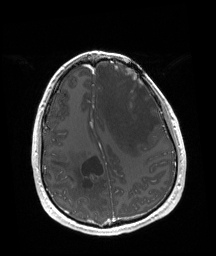
Brain MRI from a brain-tumour surgery series, one axial slice; position 58 of 192 along the scan axis; T1-weighted post-contrast; 1 mm slice thickness; 216 × 256 image matrix.
Annotated regions visible in this slice (outlined manually by an expert reader):
- tumour: bounding box (x1, y1, x2, y2) in pixels: (124, 67, 142, 86)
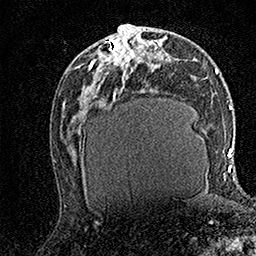
Breast MRI (dynamic contrast-enhanced), one axial slice; position 73 of 158 along the scan axis; cropped to one breast; dynamic contrast-enhanced series, time point 2 of 7 at this slice position (early post-contrast); 1.5 T; TE 3.5 ms, TR 7.2 ms; 256 × 256 image matrix. Female patient.
Annotated regions visible in this slice (semi-automatic segmentation, software-assisted and operator-edited):
- enhancing-tissue mask used for the functional tumour volume (all voxels passing the contrast-enhancement thresholds inside the analysis volume; usually the tumour): bounding box (x1, y1, x2, y2) in pixels: (89, 37, 134, 76)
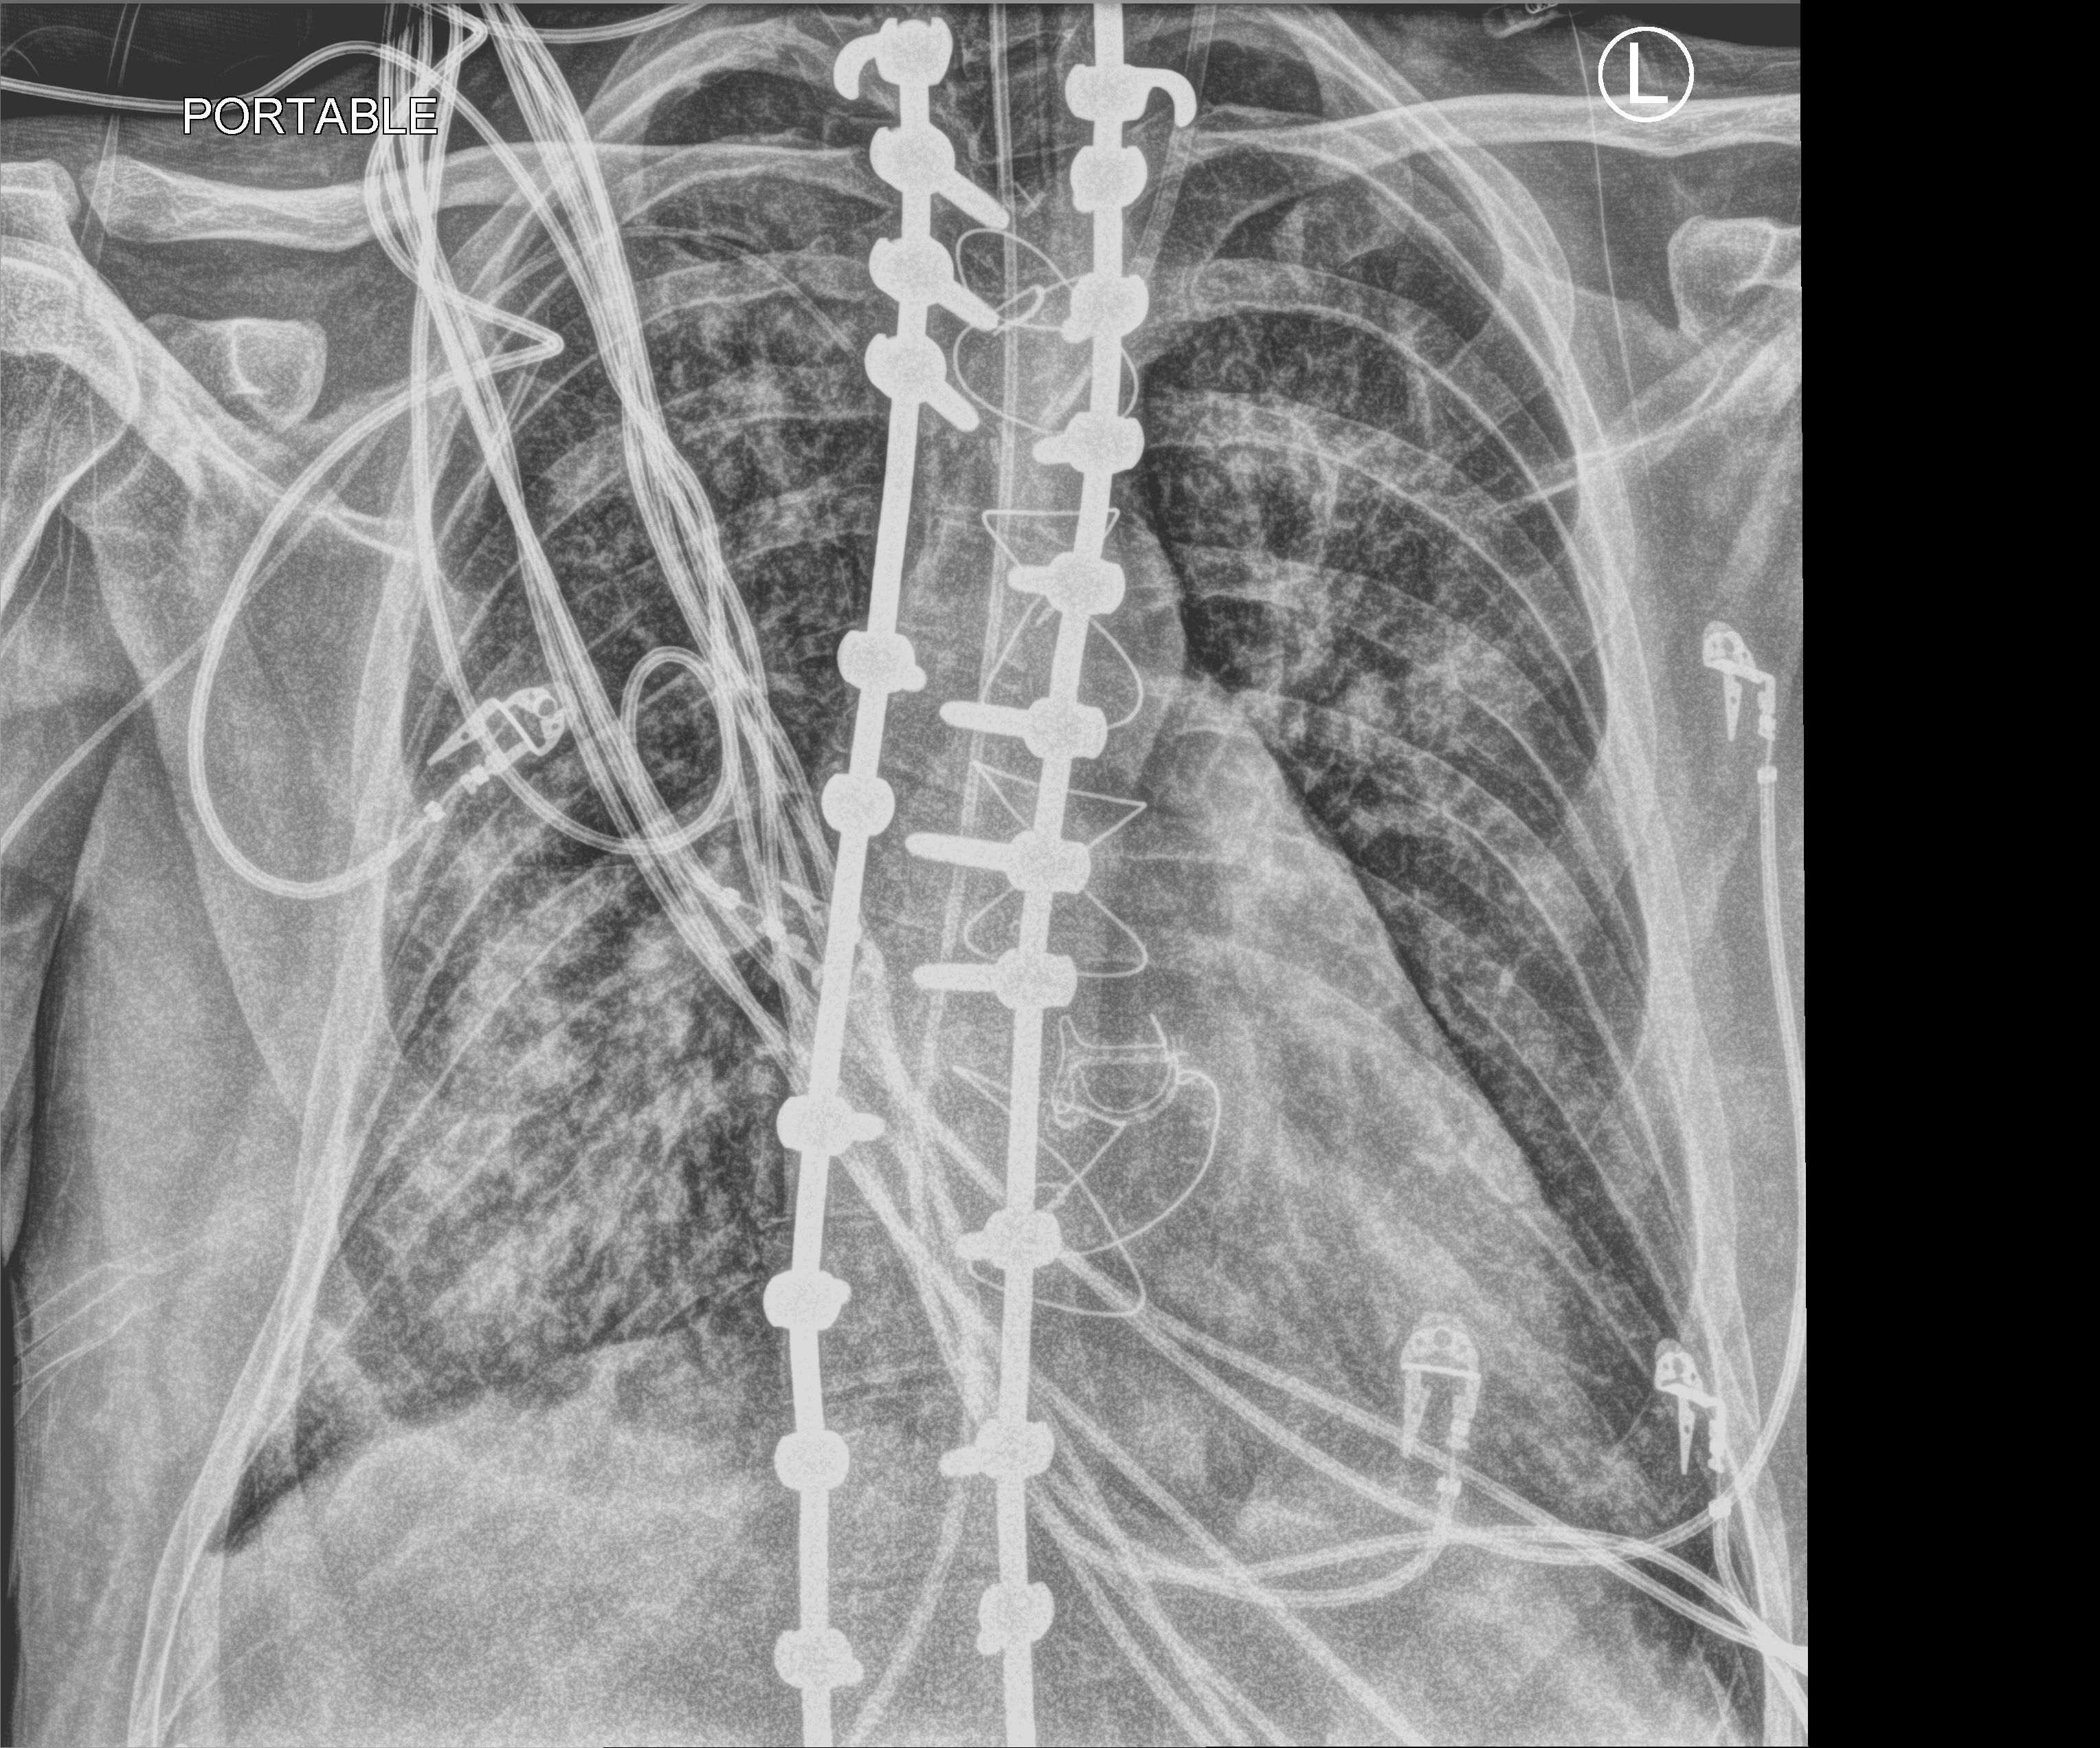
Chest X-ray (portable), anteroposterior (AP) projection. Patient hospitalised with COVID-19, aged 18–59 years.
Admission-level facts for this patient (not findings on this image; timing relative to this image not recorded):
- mechanically ventilated during this hospital stay: yes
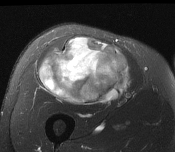
MRI of an extremity soft-tissue mass, one axial slice; slice 87 of 116 in the series (ordered by position); T2-weighted fat-saturated; MR volume resampled by the dataset authors to the PET/CT grid (not the native acquisition matrix); 3.27 mm slice thickness; 175 × 152 image matrix, field of view 171 × 148 mm. Male patient. From the clinical record (not read from this slice): histological type: pleiomorphic leiomyosarcoma; grade: intermediate; site of the primary tumour: right thigh.
Outlined on this slice (expert contour drawn on MRI and transferred to this co-registered scan by the dataset authors):
- gross tumour volume including surrounding oedema: bounding box (x1, y1, x2, y2) in pixels: (40, 37, 130, 105)
- gross tumour volume (mass): (40, 37, 130, 105)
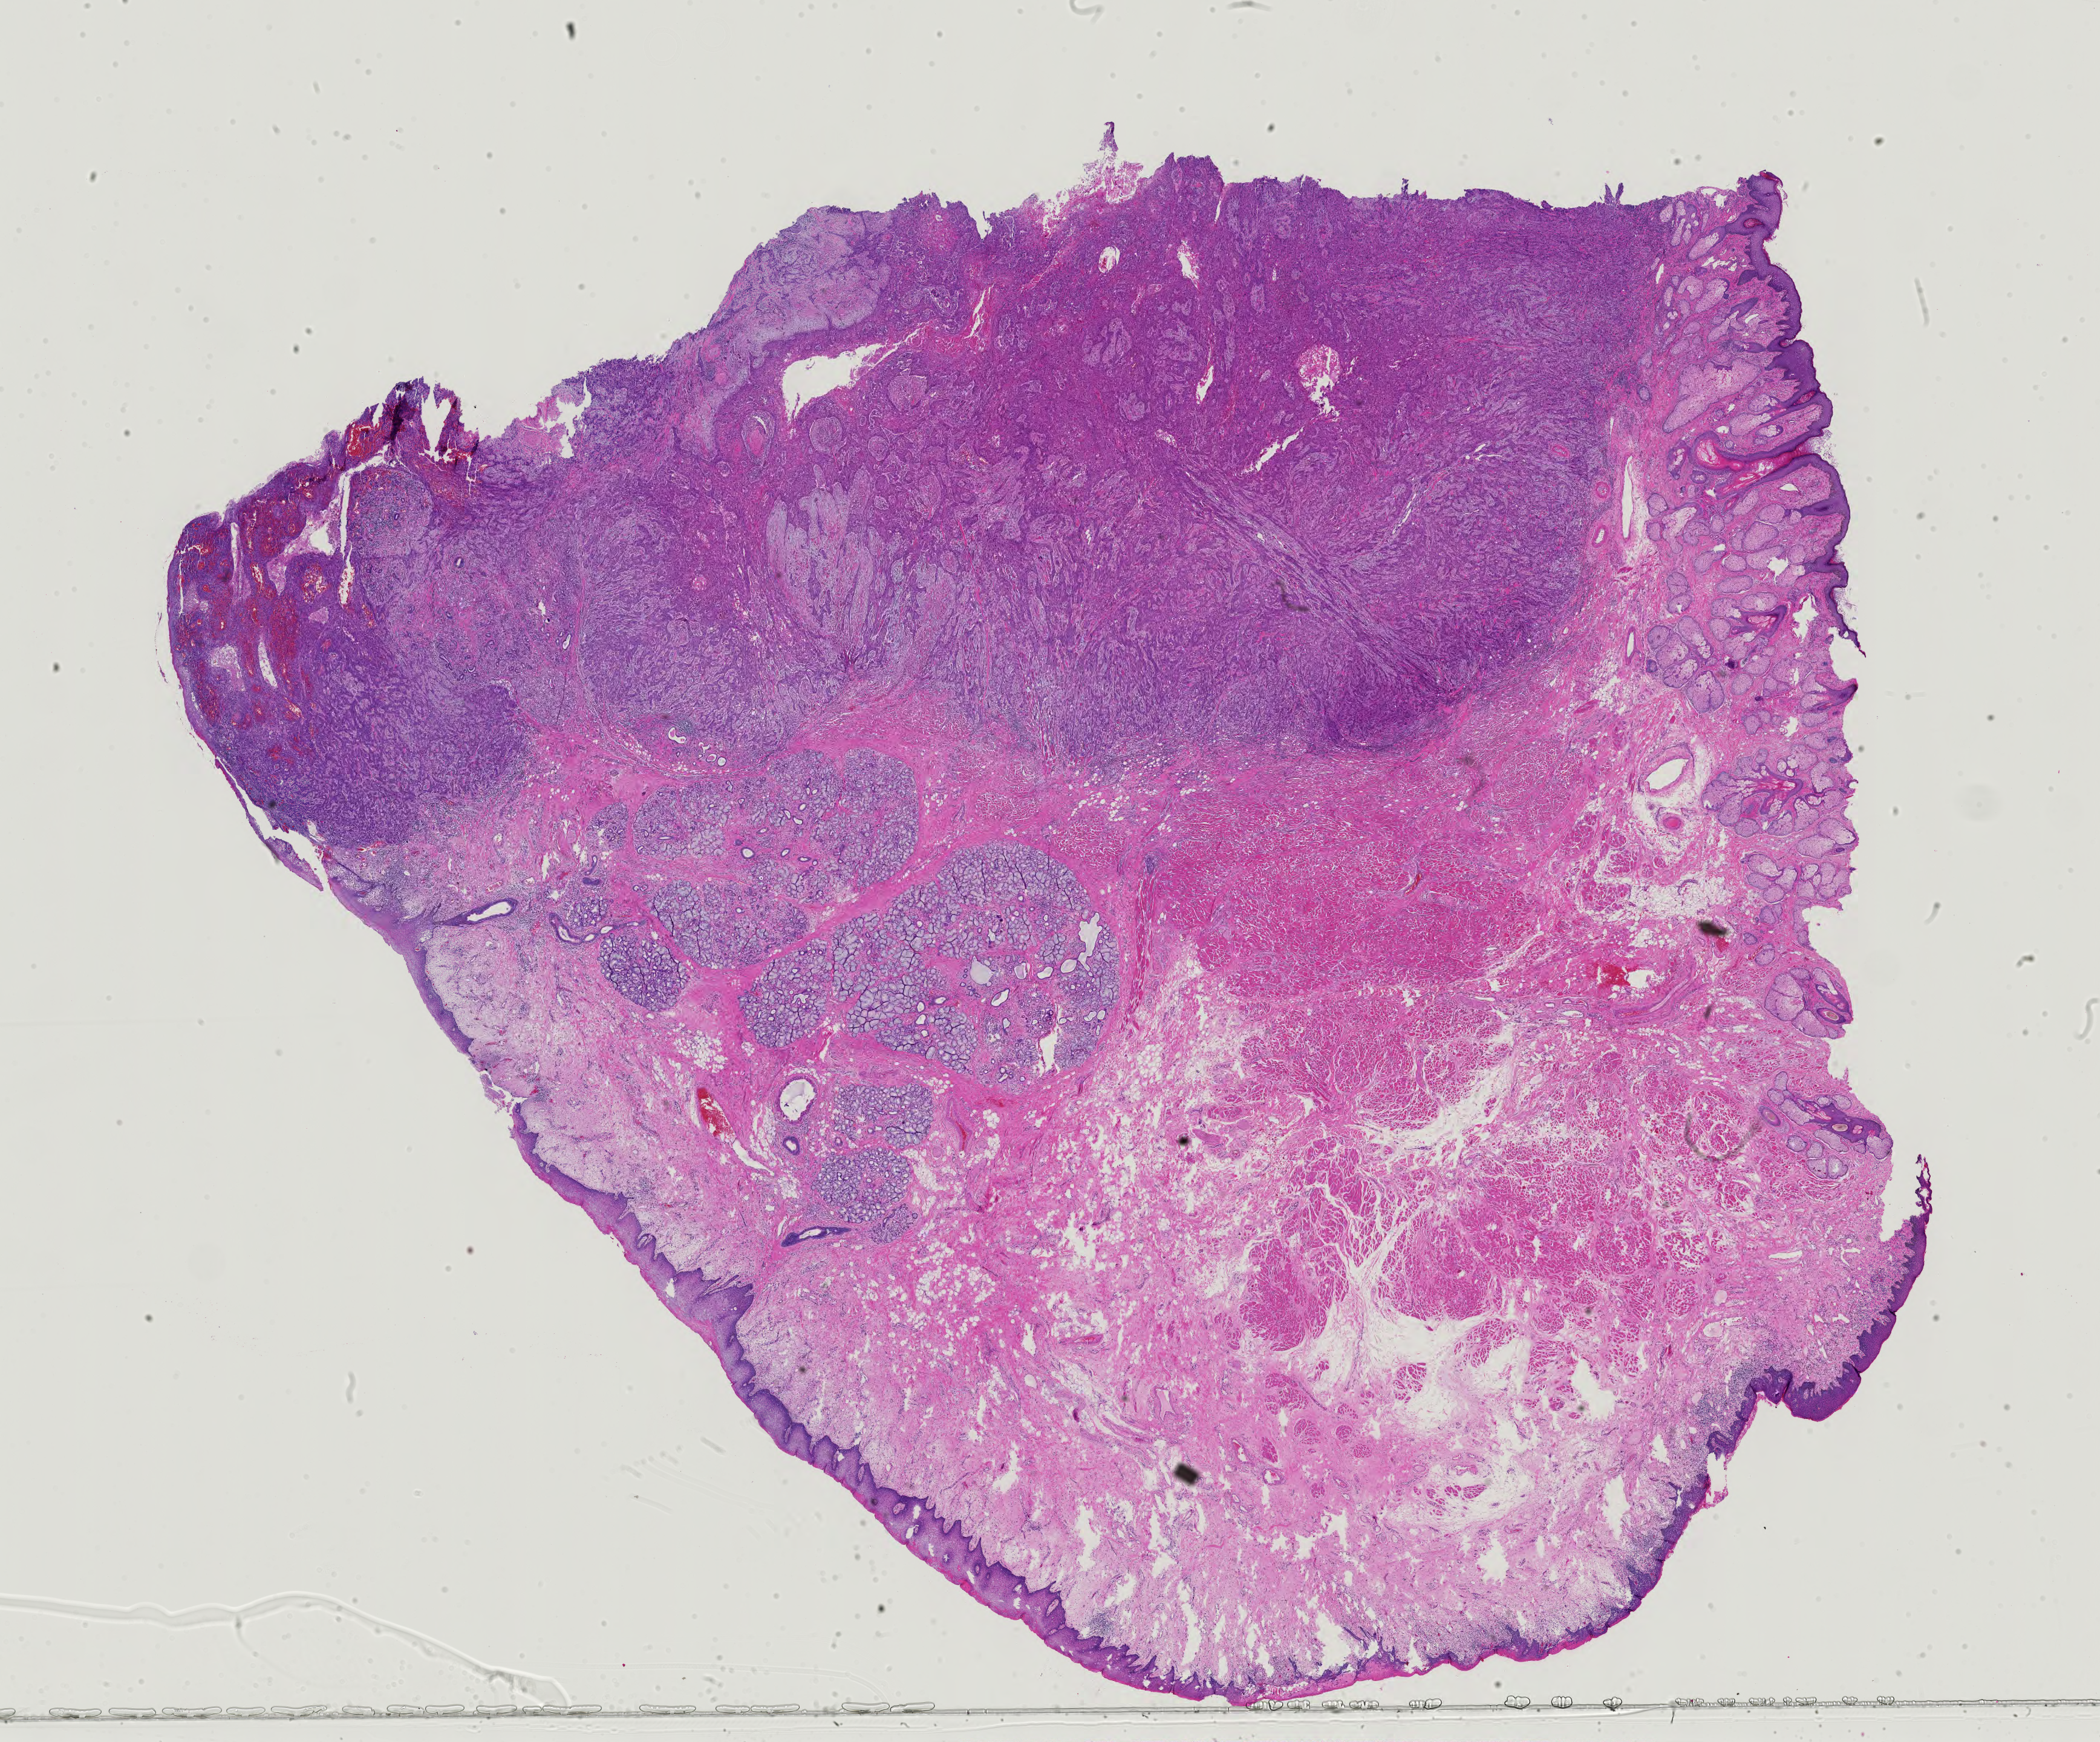
Digitized Hematoxylin and eosin (H&E) stained tissue section (whole slide), a low-resolution overview of the entire scanned area, about 25.2 x 20.9 mm. Formalin-fixed paraffin-embedded (FFPE) diagnostic section. Head and neck, primary tumour sample. Male patient; age at initial diagnosis 56 years. Histologic grade: G2 (moderately differentiated).
• AJCC pathologic stage: IVA (7th edition)
• pathologic diagnosis: Squamous cell carcinoma, NOS (floor of mouth, NOS)
• lymph nodes positive (case pathology): 2 of 82 examined
• TNM: T4a N2b M0
• laterality: right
:::::
Repeat the listing above from its first line through the line that contains "- gross tumour volume (mass): (40, 37, 130, 105)", both included, and nothing more. Drop the pictures.

» RESPONSE TO THE EXERCISE
Brain MRI from a brain-tumour surgery series, one axial slice; position 58 of 192 along the scan axis; T1-weighted post-contrast; 1 mm slice thickness; 216 × 256 image matrix.
Annotated regions visible in this slice (outlined manually by an expert reader):
- tumour: bounding box (x1, y1, x2, y2) in pixels: (124, 67, 142, 86)
Breast MRI (dynamic contrast-enhanced), one axial slice; position 73 of 158 along the scan axis; cropped to one breast; dynamic contrast-enhanced series, time point 2 of 7 at this slice position (early post-contrast); 1.5 T; TE 3.5 ms, TR 7.2 ms; 256 × 256 image matrix. Female patient.
Annotated regions visible in this slice (semi-automatic segmentation, software-assisted and operator-edited):
- enhancing-tissue mask used for the functional tumour volume (all voxels passing the contrast-enhancement thresholds inside the analysis volume; usually the tumour): bounding box (x1, y1, x2, y2) in pixels: (89, 37, 134, 76)
Chest X-ray (portable), anteroposterior (AP) projection. Patient hospitalised with COVID-19, aged 18–59 years.
Admission-level facts for this patient (not findings on this image; timing relative to this image not recorded):
- mechanically ventilated during this hospital stay: yes
MRI of an extremity soft-tissue mass, one axial slice; slice 87 of 116 in the series (ordered by position); T2-weighted fat-saturated; MR volume resampled by the dataset authors to the PET/CT grid (not the native acquisition matrix); 3.27 mm slice thickness; 175 × 152 image matrix, field of view 171 × 148 mm. Male patient. From the clinical record (not read from this slice): histological type: pleiomorphic leiomyosarcoma; grade: intermediate; site of the primary tumour: right thigh.
Outlined on this slice (expert contour drawn on MRI and transferred to this co-registered scan by the dataset authors):
- gross tumour volume including surrounding oedema: bounding box (x1, y1, x2, y2) in pixels: (40, 37, 130, 105)
- gross tumour volume (mass): (40, 37, 130, 105)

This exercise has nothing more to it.